It’s a long way from anywhere, but the long transport stage is worth it! The Kimberley is arguably the most picturesque of any of our ‘must-see’ destinations, and is remarkably similar to South Africa (hence the name!)
Famed for its stunningly beautiful gorges, the Kimberley is also home to a ‘must-do’ 4WD icon – the Gibb River Road – though it’s pretty mild these days, but inevitably dusty! Something else that should not be missed is Cape Leveque, just ‘up the road’ from the pearl city of Broome. The image of glittering white sand, glistening turquoise water and bold red cliffs, all under a cerulean sky, is something that will burn itself into your brain forever.
Best time to visit is anytime from autumn to spring; the summer months are when The Big Wet hits and going anywhere or seeing anything becomes a mammoth undertaking!
Victorian High Country
History buffs can appreciate the magnificent heritage of cattlemen’s huts, shutter-buggers can revel in speccy Alpine scenery and keen four-wheel drivers can experience tracks like the access to Wonnangatta Station, Billy Goats Bluff or notorious Blue Rag – tracks that will demand every milligram of their 4WD skills and experience. (Any time but winter, when many of the tracks are closed to vehicular access; this is not soft roader country either.)
Away from driving challenges, you can visit gourmet restaurants, friendly pubs and wineries, perhaps visit Yackandandah to see exactly why it was classified by the National Trust, or take in the township of Bright – absolutely breathtaking in autumn. The High Country has something for everyone from adrenalin junkies to families.
An iconic 4WD destination, Fraser Island is the largest sand island in the world. It’s a Mecca for fishermen and families, and to get around you really need a 4WD. (You need a 4WD just to get off the barge, where the sand in extremely soft and churned up.)
Be warned, however, Fraser is a very popular spot, so isolation isn’t something you’re going to experience at all. But you might see whales cruising off the coast, as well as experience wonderful rock pools and freshwater lakes.
Fraser was discovered by Captain Cook in 1770, but is named after Eliza Fraser, who was shipwrecked there and lived with the local Aborigines. (The Aboriginal name for Fraser Island means ‘Paradise’, by the way.)
Yep, this is one of the ones you have to do. Last of Australia’s deserts to be explored, the Simpson is well within the reach of any modern, high clearance 4WD. You must however be completely self sufficient, carrying more than enough food, fuel and water.
There are a number of ways you can tackle the Simpson.
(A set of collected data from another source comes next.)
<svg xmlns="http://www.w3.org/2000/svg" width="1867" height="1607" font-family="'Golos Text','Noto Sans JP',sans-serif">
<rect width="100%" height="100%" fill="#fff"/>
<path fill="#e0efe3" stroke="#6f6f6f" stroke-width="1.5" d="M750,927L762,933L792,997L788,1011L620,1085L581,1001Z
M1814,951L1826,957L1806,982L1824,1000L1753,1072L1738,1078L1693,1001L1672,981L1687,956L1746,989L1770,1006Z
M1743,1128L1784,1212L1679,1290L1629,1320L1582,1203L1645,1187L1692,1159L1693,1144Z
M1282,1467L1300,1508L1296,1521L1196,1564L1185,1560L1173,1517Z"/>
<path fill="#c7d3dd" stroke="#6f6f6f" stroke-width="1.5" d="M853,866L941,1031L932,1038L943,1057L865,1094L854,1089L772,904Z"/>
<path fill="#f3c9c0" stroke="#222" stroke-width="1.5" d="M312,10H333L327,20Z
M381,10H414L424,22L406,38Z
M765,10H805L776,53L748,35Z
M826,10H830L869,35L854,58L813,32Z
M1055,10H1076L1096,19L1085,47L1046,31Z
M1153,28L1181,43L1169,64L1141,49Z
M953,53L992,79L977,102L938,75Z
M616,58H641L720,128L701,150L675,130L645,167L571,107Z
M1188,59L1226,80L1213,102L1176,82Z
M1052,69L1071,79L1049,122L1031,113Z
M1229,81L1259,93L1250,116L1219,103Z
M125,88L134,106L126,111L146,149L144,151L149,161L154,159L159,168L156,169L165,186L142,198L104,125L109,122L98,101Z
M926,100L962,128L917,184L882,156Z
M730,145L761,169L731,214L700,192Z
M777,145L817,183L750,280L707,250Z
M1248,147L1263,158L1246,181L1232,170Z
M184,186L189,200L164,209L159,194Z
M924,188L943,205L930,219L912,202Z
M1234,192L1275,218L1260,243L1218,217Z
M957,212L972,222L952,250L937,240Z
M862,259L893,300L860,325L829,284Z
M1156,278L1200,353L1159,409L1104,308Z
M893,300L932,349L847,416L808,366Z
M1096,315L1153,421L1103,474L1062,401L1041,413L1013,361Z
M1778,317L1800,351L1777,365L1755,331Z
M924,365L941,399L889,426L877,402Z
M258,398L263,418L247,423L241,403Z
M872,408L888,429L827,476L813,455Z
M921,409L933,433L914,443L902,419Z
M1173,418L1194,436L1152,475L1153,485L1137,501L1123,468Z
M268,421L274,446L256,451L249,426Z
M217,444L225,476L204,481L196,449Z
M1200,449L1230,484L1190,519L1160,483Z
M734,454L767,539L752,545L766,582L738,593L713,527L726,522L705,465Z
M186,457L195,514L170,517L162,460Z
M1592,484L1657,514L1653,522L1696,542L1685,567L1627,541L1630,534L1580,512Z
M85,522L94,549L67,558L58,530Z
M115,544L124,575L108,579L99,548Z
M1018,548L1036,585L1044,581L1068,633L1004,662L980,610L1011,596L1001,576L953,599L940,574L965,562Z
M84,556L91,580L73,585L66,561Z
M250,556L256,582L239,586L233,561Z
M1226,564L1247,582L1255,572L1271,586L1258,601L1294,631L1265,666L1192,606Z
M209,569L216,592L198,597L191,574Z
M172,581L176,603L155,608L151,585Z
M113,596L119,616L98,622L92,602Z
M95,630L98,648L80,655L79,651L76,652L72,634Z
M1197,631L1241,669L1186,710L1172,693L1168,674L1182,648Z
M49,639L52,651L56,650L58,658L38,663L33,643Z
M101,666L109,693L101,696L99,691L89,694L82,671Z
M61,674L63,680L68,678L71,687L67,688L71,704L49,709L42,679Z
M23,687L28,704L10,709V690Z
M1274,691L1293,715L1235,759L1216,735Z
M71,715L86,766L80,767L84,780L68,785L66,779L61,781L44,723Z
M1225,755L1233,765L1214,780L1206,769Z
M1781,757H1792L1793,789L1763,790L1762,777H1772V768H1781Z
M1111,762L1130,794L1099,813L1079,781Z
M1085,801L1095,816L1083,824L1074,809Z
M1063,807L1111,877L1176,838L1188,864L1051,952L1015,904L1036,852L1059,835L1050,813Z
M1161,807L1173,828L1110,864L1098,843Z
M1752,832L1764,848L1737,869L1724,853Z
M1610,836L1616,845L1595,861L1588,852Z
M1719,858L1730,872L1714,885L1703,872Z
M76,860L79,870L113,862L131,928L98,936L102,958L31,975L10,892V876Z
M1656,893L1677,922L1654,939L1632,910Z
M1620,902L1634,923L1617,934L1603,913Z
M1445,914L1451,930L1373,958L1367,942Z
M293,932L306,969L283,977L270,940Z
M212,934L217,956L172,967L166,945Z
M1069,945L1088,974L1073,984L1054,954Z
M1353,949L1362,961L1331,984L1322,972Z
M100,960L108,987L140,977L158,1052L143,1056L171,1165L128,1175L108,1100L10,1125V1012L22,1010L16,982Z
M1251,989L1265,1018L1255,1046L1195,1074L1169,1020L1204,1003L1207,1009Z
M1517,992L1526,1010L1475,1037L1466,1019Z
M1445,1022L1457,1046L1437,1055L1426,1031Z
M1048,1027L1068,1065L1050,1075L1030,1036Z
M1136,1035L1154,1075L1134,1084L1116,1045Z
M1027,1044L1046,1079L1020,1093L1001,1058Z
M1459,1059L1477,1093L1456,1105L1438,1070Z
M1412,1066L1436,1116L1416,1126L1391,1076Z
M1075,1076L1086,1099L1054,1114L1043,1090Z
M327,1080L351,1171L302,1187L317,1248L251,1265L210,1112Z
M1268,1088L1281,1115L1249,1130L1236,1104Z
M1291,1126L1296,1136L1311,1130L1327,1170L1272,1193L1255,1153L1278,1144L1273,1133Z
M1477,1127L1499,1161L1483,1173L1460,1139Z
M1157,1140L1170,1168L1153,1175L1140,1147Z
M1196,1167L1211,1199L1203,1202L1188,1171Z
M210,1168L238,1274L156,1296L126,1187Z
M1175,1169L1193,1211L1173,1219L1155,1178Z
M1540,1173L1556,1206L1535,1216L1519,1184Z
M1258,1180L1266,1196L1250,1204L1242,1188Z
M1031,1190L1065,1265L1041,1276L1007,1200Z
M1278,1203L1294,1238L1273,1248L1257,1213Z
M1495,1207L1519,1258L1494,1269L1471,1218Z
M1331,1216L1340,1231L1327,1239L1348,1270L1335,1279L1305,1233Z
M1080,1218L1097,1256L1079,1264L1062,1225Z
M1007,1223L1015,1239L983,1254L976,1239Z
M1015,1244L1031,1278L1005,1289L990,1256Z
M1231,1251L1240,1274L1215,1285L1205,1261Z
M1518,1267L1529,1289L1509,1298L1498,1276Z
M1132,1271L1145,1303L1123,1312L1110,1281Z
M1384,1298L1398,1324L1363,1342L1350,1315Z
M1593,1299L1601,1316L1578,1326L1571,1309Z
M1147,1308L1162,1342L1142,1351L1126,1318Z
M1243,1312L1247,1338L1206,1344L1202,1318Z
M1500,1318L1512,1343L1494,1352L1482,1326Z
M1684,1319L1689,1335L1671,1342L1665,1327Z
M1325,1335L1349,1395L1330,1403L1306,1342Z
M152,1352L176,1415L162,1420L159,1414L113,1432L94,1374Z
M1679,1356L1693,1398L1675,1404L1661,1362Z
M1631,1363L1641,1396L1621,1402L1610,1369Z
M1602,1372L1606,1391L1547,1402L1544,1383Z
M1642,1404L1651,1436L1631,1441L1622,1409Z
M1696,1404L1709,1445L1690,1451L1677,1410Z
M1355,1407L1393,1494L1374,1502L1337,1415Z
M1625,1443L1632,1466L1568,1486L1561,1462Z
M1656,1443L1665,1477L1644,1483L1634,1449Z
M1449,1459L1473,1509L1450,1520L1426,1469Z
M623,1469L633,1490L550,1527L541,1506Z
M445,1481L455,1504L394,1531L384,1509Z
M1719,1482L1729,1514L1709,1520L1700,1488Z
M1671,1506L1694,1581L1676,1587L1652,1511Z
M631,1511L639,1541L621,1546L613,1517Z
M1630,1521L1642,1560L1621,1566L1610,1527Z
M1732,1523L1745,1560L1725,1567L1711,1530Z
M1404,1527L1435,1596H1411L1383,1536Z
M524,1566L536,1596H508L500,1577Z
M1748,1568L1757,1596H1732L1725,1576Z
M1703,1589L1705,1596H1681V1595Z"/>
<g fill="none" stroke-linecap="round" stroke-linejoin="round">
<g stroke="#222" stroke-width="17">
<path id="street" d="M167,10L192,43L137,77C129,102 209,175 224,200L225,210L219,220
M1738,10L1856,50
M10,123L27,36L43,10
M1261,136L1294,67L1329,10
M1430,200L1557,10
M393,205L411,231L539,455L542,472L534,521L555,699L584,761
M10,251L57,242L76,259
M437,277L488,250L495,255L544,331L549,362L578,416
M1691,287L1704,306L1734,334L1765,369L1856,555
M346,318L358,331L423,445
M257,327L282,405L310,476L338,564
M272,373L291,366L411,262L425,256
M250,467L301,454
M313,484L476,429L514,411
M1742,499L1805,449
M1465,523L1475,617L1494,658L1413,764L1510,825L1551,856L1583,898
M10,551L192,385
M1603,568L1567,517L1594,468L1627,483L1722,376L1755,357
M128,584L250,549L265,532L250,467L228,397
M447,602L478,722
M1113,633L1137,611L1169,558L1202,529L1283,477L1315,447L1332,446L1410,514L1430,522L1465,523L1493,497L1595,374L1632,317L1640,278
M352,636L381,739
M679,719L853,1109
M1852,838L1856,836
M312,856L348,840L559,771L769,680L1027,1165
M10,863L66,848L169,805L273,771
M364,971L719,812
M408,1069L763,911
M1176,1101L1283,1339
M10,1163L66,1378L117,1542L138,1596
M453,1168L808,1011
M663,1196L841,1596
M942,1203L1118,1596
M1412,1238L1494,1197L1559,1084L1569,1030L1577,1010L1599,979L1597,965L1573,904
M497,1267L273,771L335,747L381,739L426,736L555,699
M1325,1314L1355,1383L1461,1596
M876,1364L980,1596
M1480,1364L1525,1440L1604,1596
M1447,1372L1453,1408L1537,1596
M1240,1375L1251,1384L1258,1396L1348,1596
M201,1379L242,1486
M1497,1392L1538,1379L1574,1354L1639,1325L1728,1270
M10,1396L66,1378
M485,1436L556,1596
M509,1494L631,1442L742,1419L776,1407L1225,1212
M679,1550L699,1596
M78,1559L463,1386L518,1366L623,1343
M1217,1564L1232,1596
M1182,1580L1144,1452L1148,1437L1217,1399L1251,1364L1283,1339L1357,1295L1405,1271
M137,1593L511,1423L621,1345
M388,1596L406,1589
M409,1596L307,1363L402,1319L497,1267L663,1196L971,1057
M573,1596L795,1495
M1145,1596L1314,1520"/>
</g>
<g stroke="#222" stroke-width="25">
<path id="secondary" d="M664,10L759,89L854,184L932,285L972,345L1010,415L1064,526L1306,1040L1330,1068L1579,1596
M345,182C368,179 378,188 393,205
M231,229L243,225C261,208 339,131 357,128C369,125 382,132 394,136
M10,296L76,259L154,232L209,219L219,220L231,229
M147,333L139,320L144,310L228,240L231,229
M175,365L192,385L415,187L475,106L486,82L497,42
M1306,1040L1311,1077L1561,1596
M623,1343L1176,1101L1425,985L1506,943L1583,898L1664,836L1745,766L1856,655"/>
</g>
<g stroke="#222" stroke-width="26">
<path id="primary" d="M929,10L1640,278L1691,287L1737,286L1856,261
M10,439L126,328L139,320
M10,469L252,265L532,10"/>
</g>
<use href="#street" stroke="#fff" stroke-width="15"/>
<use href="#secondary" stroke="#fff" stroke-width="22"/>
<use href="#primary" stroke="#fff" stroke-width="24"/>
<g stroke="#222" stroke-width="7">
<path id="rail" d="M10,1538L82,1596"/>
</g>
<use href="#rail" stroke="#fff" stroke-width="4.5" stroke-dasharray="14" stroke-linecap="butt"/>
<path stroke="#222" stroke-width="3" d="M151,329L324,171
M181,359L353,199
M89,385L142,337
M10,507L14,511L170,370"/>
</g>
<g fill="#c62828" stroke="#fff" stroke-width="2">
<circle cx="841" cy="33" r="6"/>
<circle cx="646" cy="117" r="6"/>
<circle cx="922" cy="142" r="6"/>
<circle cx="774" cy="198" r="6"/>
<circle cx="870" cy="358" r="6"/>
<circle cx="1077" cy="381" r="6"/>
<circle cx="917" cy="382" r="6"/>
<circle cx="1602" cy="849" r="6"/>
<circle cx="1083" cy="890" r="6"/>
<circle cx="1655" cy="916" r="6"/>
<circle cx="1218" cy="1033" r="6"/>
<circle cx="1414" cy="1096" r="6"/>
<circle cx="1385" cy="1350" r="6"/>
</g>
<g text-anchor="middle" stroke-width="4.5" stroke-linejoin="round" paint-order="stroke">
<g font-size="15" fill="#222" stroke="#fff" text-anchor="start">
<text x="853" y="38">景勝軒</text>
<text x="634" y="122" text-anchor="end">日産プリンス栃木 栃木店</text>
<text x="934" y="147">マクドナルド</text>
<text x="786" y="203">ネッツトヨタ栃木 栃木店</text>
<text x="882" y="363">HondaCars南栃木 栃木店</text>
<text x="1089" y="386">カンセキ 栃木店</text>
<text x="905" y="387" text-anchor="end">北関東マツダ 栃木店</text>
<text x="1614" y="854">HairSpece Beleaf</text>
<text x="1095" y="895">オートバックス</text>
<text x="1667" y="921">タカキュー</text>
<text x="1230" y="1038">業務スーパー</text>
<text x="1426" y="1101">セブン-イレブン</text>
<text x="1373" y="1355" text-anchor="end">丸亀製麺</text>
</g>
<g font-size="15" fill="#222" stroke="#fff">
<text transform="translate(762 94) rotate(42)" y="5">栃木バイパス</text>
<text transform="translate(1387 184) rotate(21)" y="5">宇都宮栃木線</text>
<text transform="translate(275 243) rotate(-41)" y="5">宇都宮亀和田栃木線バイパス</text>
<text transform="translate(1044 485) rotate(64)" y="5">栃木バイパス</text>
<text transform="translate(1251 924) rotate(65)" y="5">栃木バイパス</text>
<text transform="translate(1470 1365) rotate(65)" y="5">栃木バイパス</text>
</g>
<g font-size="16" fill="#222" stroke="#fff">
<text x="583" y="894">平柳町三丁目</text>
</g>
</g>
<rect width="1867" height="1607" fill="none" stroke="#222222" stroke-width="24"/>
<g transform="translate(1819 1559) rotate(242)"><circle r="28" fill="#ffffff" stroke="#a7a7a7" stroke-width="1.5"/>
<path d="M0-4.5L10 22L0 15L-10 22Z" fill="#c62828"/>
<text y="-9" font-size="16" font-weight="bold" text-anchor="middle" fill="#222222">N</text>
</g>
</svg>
Some routes, like the QAA and French Lines, and the Rig Road, were put in by oil and gas exploration teams in the 1960s, and of these, the QAA/French Lines represent the most direct route across. You’ll cross 1100 dunes, but there are side tracks if the bigger ones prove too daunting. If you’re not a highly experienced trailer person, leave it at home – inexperienced towers really chop up the dunes.
Best times to travel are in spring and autumn. It can be bitterly cold in winter at night, and in the summer it’s officially off-limits.
The Blue Mountains have an undeserved reputation as purely a touristy destination. And that’s understandable, with landmarks like the Three Sisters and the Scenic Railway drawing millions of visitors from interstate and overseas every year.
But there’s an adventurous side to the region. Even visiting a landmark like the Lost City just out of Lithgow can be exciting if you take the more demanding tracks, and at Mount Airlie, out of Capertee, well, bring your skill levels with you. Families will enjoy the Glow Worm Tunnel at Newnes, there is a variety of accommodation available from bush camps to six star resorts and everything in between, and you’re only literally an hour or so out of Sydney.
Hint: Try to take in High Tea at the Carrington Hotel in Katoomba. It’s like travelling back in time.